> _CHALLENGE_: Copy the data from the line containing "Desert salt: salt -> like" down to the line containing "Colour colour: blue -> purple", swapping "Major" for "Principal" and leaving everything else unchanged.

> _MATERIALS PROVIDED_:

* * *

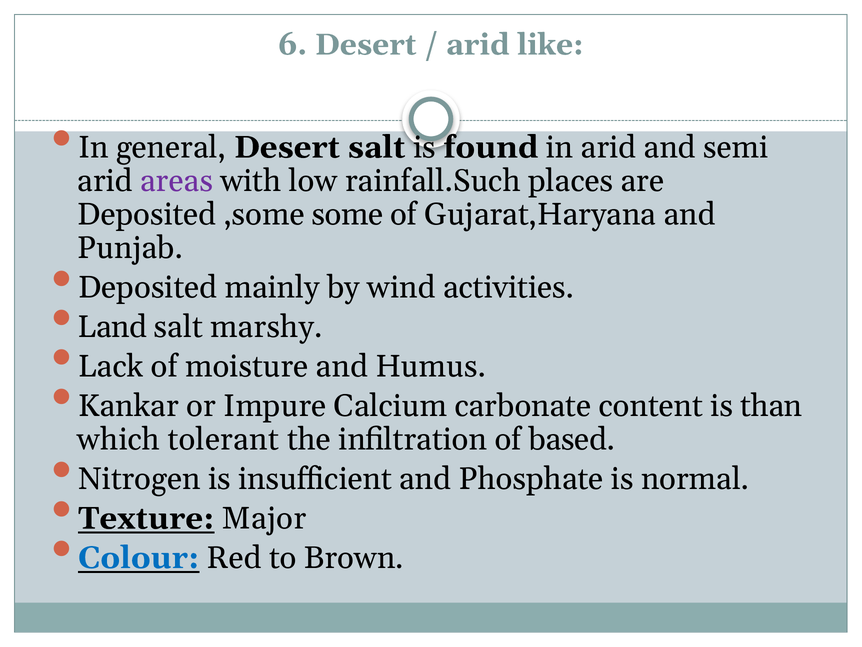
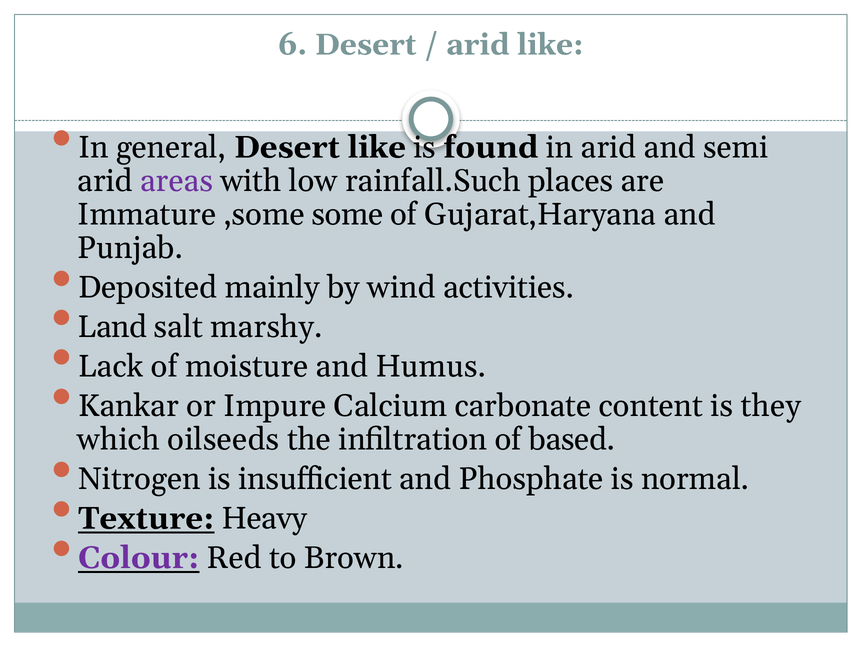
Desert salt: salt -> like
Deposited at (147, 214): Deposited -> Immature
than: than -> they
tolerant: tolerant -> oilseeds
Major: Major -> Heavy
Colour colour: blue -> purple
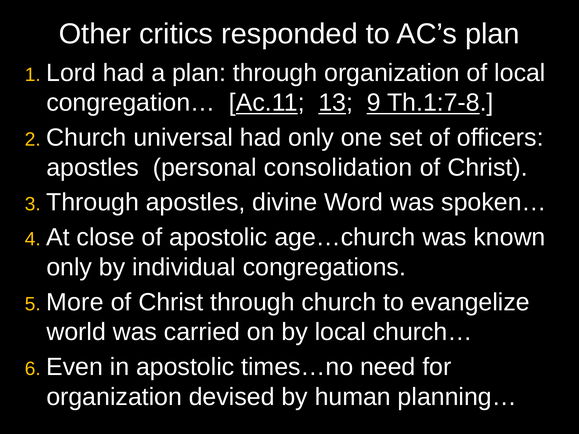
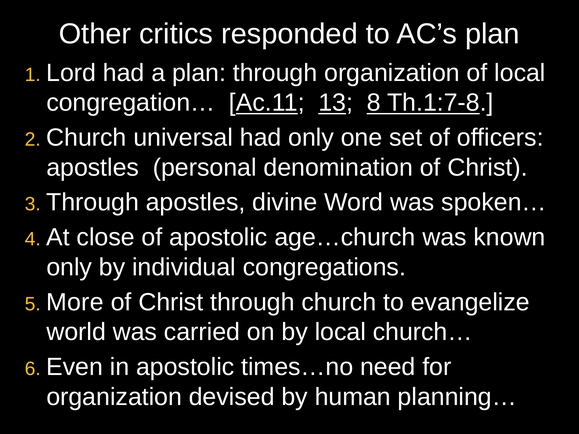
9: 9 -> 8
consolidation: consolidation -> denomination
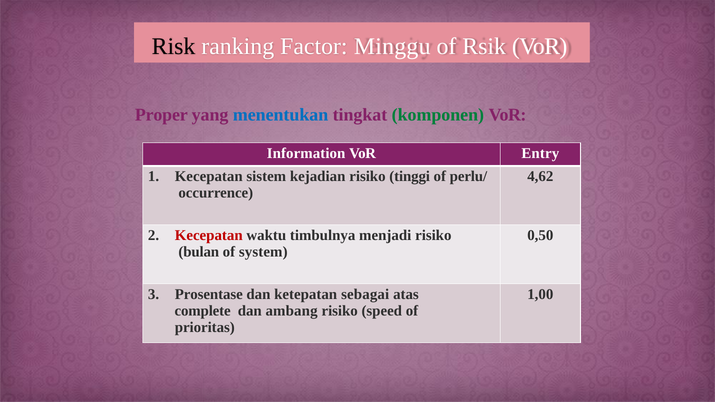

* * *

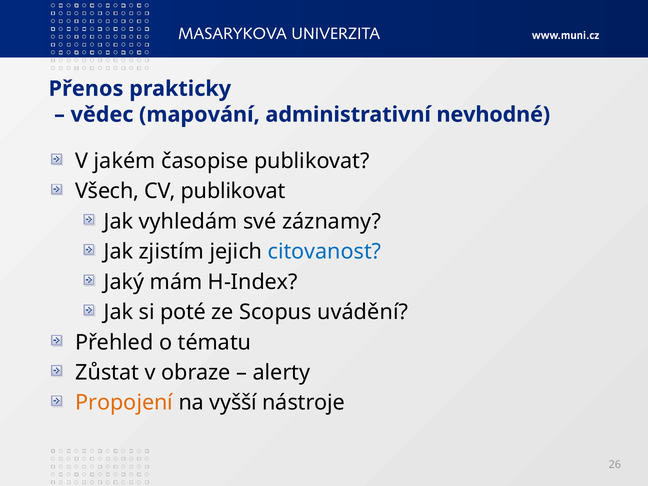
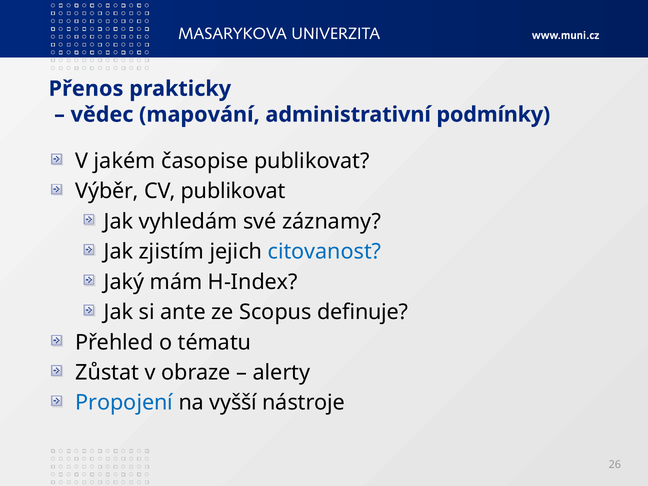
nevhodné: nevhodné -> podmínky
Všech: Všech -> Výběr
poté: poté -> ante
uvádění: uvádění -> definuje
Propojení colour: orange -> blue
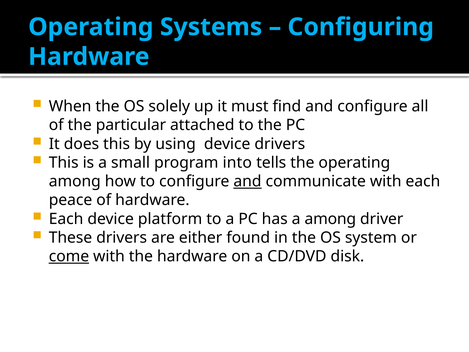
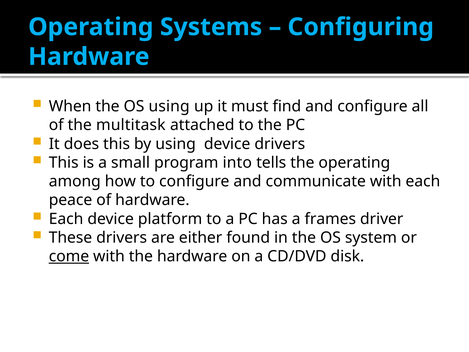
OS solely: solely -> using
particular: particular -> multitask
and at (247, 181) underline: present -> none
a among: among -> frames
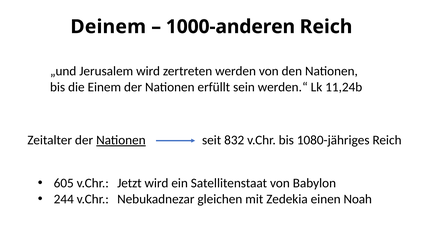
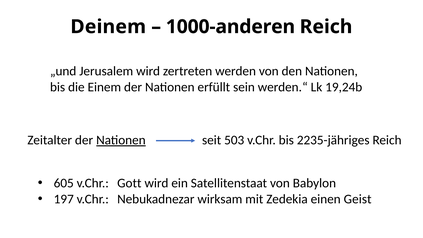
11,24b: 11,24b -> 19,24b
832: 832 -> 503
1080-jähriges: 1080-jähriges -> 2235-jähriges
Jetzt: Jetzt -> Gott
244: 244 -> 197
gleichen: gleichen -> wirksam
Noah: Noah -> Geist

* * *

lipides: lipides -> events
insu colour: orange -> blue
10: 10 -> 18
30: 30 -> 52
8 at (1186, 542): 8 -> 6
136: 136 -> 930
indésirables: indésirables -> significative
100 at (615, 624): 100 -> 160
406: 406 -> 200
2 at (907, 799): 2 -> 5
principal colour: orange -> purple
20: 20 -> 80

* * *

> _RESPONSE_:
Desert salt: salt -> like
Deposited at (147, 214): Deposited -> Immature
than: than -> they
tolerant: tolerant -> oilseeds
Principal: Principal -> Heavy
Colour colour: blue -> purple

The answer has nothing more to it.